■ CONSIGNE DÉTAILLÉE
Poursuivez, s'il vous plaît, le texte sur les grandes collaborations scientifiques en reprenant juste après sa dernière phrase.

■ TEXTE DU DOCUMENT
L’histoire des sciences est jalonnée de grandes collaborations scientifiques. En 1761 puis en 1769, des astronomes observent le transit de Vénus devant le Soleil depuis l’Europe, la Sibérie, Terre-Neuve ou encore le Cap de Bonne-Espérance pour évaluer la distance entre la planète et son étoile. Plus récemment, l’équipe OPERA, rassemblant 200 physiciens venant de 13 pays, a fait la une des journaux scientifique : en détectant des neutrinos évoluant à une vitesse supérieure à celle de la lumière, elle a remis en question la théorie de la relativité restreinte édictée par Einstein en 1905. La science est-elle une entreprise globale, ou ces équipées multinationales sont-elles “l’arbre qui cache la forêt” ?

■ MATÉRIEL RECUEILLI
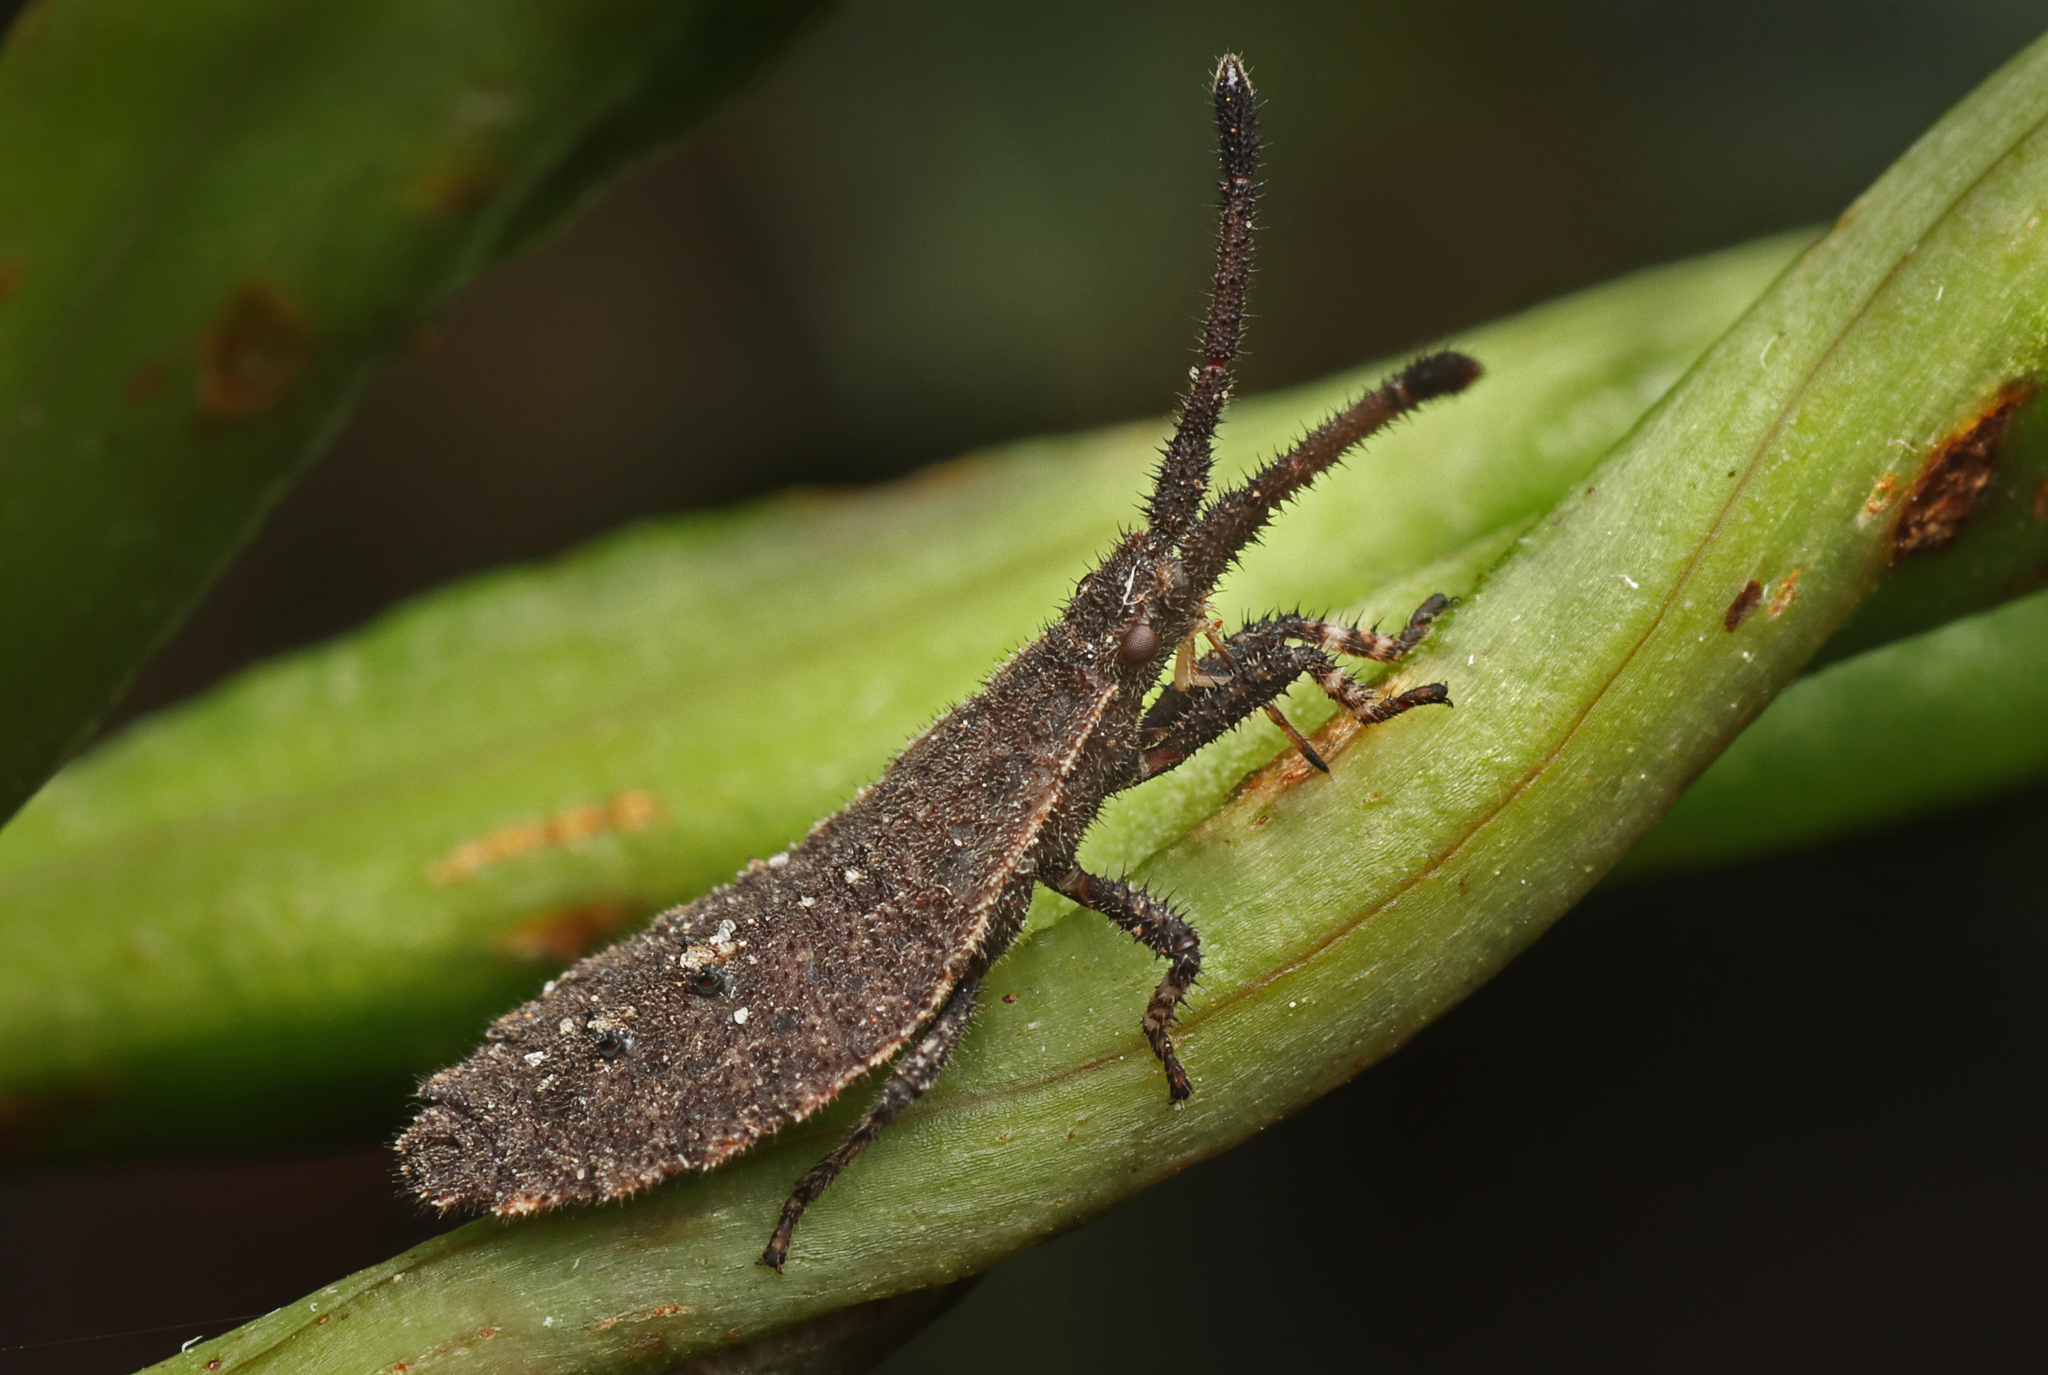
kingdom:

■ EN RÉPONSE
Un mouvement continu d’internationalisation

Des chercheurs néerlandais de l’université de Leyde ont analysé la production scientifique entre 1980 et 2009, soit plus de 21 millions de publications ! À partir des adresses de chaque co-auteur, ils ont calculé la “distance géographique de collaboration”, c’est-à-dire la distance séparant les auteurs les plus éloignés pour un même travail. Celle-ci a augmenté au cours de cette période, passant (en moyenne) de 334 km en 1980 à 1 553 km en 2009. Dans le même temps, la part des travaux impliquant plusieurs nationalités passe de 5% à 21%, lié à un doublement du nombre de co-auteurs pour une publication. Ces chiffres témoignent d’une dilatation des réseaux scientifiques, laquelle ne s’explique pas uniquement par l’augmentation du nombre de centres de recherche, mais bien par celle des collaborations internationales, notamment avec les BRICS (Brésil, Russie, Inde, Chine, Afrique du Sud).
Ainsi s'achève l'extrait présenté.